Anne succumbed to the disease, typhus (which also claimed the life of her sister, Margot) at the Bergen-Belsen concentration camp in March 1945 a few weeks before the camp was liberated by the British. She was 15 years old ...

Her inner most thoughts scribbled 50 years ago, challenges us today. Her writings lives on not as an ode to the past - but as a beacon of hope to the future ...

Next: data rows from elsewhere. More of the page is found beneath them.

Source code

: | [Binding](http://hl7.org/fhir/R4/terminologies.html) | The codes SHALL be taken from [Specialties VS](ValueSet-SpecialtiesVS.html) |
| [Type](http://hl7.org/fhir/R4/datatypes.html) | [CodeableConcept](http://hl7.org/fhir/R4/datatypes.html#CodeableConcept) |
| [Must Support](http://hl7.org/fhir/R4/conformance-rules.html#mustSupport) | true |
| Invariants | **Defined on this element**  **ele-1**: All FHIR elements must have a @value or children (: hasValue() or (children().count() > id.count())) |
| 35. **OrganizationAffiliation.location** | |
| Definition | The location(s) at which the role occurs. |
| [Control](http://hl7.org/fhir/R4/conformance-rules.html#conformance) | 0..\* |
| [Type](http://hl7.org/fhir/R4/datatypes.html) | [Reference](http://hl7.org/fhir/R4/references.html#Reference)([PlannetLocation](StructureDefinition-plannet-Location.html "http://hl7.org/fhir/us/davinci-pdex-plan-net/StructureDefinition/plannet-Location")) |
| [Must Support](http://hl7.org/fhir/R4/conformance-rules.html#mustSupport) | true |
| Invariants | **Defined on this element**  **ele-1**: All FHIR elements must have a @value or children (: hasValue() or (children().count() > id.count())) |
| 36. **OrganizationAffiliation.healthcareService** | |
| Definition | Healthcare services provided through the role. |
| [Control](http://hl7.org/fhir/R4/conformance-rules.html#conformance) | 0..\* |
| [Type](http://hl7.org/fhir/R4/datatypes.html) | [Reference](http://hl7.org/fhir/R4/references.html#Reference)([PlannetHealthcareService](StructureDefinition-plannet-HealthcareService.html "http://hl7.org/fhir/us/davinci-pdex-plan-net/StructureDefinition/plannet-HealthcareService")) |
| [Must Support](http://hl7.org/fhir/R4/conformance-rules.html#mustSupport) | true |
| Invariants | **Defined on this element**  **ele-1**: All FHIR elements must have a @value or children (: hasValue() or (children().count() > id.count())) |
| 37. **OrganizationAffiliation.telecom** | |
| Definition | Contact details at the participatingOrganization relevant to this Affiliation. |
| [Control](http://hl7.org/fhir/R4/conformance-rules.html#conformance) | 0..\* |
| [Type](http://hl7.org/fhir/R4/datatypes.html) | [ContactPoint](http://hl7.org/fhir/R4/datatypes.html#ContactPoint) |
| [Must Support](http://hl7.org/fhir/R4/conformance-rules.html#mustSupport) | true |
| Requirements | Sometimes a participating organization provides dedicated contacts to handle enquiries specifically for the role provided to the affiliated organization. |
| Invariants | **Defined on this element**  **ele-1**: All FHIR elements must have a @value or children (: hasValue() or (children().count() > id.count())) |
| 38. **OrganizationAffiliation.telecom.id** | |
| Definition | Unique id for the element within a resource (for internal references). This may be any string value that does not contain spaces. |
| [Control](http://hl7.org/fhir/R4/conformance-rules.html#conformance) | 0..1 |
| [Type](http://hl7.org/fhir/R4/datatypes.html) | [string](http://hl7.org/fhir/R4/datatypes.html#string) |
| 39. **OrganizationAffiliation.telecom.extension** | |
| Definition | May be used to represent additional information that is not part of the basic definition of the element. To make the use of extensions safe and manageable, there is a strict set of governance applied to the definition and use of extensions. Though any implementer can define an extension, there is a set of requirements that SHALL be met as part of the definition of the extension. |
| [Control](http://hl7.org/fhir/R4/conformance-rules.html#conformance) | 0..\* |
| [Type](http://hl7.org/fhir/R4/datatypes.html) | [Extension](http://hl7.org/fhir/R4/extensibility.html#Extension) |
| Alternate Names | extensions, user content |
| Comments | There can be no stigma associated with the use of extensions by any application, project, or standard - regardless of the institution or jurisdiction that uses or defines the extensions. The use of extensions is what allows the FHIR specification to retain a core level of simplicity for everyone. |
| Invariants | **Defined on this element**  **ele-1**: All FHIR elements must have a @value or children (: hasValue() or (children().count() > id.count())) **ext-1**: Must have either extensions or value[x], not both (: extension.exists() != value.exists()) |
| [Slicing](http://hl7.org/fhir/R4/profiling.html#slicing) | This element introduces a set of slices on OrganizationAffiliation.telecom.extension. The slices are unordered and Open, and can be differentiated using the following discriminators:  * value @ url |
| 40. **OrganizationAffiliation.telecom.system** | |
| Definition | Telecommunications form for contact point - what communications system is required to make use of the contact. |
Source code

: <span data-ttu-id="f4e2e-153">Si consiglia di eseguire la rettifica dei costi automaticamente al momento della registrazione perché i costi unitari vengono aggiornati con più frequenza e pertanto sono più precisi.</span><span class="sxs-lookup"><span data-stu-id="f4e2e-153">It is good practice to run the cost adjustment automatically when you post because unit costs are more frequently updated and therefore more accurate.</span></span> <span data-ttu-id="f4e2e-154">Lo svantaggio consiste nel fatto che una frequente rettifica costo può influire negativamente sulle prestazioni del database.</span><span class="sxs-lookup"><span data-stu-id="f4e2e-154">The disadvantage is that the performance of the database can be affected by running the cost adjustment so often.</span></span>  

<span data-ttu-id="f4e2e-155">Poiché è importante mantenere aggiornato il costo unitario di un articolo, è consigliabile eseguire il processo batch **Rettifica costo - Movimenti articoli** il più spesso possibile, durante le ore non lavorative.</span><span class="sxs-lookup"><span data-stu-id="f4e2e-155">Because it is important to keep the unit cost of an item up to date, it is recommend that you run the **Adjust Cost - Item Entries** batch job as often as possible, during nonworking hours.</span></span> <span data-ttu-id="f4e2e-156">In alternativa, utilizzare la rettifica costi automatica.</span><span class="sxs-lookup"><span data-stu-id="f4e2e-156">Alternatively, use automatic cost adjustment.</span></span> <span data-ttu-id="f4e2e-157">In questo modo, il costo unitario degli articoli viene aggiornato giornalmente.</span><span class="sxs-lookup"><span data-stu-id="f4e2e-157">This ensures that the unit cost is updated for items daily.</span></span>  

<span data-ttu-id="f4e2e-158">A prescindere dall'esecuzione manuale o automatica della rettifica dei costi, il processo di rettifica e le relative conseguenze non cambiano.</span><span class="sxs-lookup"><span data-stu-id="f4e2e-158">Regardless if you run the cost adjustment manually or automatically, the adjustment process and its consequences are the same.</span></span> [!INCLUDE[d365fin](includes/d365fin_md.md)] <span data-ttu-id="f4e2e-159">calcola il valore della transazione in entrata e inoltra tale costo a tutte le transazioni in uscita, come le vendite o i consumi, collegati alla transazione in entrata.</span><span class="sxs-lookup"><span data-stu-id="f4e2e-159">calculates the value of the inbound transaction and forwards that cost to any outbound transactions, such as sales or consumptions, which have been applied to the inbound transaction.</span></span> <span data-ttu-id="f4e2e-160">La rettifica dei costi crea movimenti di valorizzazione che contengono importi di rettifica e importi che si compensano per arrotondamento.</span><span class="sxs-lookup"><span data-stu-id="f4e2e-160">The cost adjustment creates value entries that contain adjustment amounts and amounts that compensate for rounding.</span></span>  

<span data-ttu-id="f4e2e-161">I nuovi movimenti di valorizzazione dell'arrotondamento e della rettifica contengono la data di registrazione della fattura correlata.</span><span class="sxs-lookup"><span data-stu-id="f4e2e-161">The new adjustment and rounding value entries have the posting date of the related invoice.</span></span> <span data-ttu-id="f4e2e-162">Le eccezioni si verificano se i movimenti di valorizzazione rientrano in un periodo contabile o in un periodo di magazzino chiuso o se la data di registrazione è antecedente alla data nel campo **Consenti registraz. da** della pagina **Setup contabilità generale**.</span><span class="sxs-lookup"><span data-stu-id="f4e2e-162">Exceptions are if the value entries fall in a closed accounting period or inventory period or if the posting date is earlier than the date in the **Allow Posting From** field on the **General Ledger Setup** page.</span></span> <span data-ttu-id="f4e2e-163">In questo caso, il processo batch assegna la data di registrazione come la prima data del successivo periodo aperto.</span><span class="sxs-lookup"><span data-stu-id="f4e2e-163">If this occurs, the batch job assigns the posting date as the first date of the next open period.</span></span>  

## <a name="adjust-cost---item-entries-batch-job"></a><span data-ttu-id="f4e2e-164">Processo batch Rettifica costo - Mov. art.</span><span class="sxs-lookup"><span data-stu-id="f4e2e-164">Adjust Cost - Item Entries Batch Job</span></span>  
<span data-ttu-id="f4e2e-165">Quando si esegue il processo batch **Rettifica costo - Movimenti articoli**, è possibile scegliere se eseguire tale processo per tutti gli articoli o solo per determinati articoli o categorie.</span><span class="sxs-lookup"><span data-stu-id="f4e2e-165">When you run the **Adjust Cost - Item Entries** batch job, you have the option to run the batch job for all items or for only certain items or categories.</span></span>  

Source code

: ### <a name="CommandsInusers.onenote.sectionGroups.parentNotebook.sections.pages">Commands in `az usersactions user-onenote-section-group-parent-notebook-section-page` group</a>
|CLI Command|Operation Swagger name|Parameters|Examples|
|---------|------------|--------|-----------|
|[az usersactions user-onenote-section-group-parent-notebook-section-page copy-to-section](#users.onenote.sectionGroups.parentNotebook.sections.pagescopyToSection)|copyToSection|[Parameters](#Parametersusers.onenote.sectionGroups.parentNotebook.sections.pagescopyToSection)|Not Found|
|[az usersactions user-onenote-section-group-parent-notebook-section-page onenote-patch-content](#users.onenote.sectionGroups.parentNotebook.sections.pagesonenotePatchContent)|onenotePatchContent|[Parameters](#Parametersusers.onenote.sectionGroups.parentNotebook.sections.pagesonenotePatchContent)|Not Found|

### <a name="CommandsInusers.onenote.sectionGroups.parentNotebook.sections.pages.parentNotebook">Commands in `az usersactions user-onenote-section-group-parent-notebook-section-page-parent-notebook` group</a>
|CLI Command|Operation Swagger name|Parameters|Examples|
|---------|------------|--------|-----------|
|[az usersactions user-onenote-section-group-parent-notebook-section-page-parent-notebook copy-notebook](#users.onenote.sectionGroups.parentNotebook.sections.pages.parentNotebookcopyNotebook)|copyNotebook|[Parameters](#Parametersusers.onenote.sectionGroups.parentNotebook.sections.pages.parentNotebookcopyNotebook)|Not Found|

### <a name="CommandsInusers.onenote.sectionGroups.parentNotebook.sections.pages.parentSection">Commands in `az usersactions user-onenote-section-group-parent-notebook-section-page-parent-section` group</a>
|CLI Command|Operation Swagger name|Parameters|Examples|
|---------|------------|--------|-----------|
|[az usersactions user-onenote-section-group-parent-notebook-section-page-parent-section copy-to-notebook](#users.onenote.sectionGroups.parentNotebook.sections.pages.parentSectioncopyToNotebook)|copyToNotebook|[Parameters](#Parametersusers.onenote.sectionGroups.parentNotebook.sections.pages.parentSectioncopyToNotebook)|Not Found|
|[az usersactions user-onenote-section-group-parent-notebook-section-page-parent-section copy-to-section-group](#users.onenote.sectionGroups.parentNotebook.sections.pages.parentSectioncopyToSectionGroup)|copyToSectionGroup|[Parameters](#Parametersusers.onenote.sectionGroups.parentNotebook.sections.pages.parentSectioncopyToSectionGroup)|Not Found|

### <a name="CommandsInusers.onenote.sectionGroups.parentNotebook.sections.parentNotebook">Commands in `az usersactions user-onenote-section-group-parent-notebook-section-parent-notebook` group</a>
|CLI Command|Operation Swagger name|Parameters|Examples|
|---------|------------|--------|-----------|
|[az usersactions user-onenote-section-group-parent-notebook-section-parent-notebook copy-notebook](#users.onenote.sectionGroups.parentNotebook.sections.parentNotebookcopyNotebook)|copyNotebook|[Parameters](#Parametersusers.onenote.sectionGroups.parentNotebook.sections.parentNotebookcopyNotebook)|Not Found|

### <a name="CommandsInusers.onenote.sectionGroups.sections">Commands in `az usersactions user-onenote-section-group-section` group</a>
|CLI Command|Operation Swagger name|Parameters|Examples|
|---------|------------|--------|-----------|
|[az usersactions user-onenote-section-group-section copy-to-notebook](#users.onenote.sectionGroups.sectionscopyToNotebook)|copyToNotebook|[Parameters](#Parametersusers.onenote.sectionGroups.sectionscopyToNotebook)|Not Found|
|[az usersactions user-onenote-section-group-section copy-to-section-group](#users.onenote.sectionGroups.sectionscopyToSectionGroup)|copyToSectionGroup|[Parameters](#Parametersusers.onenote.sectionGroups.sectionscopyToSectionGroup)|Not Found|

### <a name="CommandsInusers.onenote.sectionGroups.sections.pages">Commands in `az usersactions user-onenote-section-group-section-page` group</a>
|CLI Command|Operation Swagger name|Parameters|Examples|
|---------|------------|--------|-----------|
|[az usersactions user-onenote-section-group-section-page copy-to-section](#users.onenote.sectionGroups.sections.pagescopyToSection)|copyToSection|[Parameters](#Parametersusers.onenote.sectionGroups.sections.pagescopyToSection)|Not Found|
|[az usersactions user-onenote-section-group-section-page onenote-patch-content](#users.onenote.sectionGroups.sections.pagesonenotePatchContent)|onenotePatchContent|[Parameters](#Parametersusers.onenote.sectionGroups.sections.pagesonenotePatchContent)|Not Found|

"I want to go on living even after my death! And therefore I am grateful to God for giving me this gift, this possibility of developing myself and of writing, of expressing all that is in me. I can shake off everything if I write; my sorrows disappear, my courage is reborn." Tuesday, 4 April, 1944

"Still, what does that matter? I want to write, but more than that, I want to bring out all kinds of things that lie buried deep in my heart." Saturday, 20 June, 1942

Her fears...
"I feel wicked sleeping in a warm bed, while my dearest friends have been knocked down or have fallen into a gutter somewhere out in the cold night. I get frightened when I think of close friends who have now been delivered into the hands of the cruelest brutes that walk the earth. And all because they are Jews!" Thursday, 19 November, 1942

"I could go on for hours about all the suffering the war has brought, but then I would only make myself more dejected. There is nothing we can do but wait as calmly as we can till the misery comes to an end. Jews and Christians wait, the whole earth waits; and there are many who wait for death." Wednesday, 13 January, 1943

"If I just think of how we live here, I usually come to the conclusion that it is a paradise compared with how other Jews who are not in hiding must be living," Saturday, 1 May, 1943

Her frustrations...
"'Would anyone, either Jew or non-Jew, understand this about me, that I am simply a young girl badly in need of some rollicking fun?'" Friday, 24 December, 1943

"The war goes on just the same, whether or not we choose to quarrel, or long for freedom and fresh air, and so we should try to make the best of our stay here. Now I'm preaching, but I also believe that if I stay here for very long I shall grow into a dried-up old beanstalk. And I did so want to grow into a real young woman!" Saturday, 15 January, 1944

Her believes...
"Riches can all be lost, but that happiness in your own heart can only be veiled, and it will still bring you happiness again, as long as you live. As long as you can look fearlessly up into the heavens, as long as you know that you are pure within, and that you will still find happiness." Wednesday, 23 February, 1944

"It's really a wonder that I haven't dropped all my ideals, because they seem so absurd and impossible to carry out. Yet I keep them, because in spite of everything I still believe that people are really good at heart. I simply can't build up my hopes on a foundation consisting of confusion, misery, and death. I see the world gradually being turned into a wilderness, I hear the ever approaching thunder, which will destroy us too, I can feel the sufferings of millions and yet if I look up into the heavens, I think that it will all come right, that this cruelty too will end, and that peace and tranquility will return again." Saturday, 15 July, 1944

"Everyone has inside of him a piece of good news. The good news is that you don't know how great you can be! How much you can love! What you can accomplish! And what your potential is!"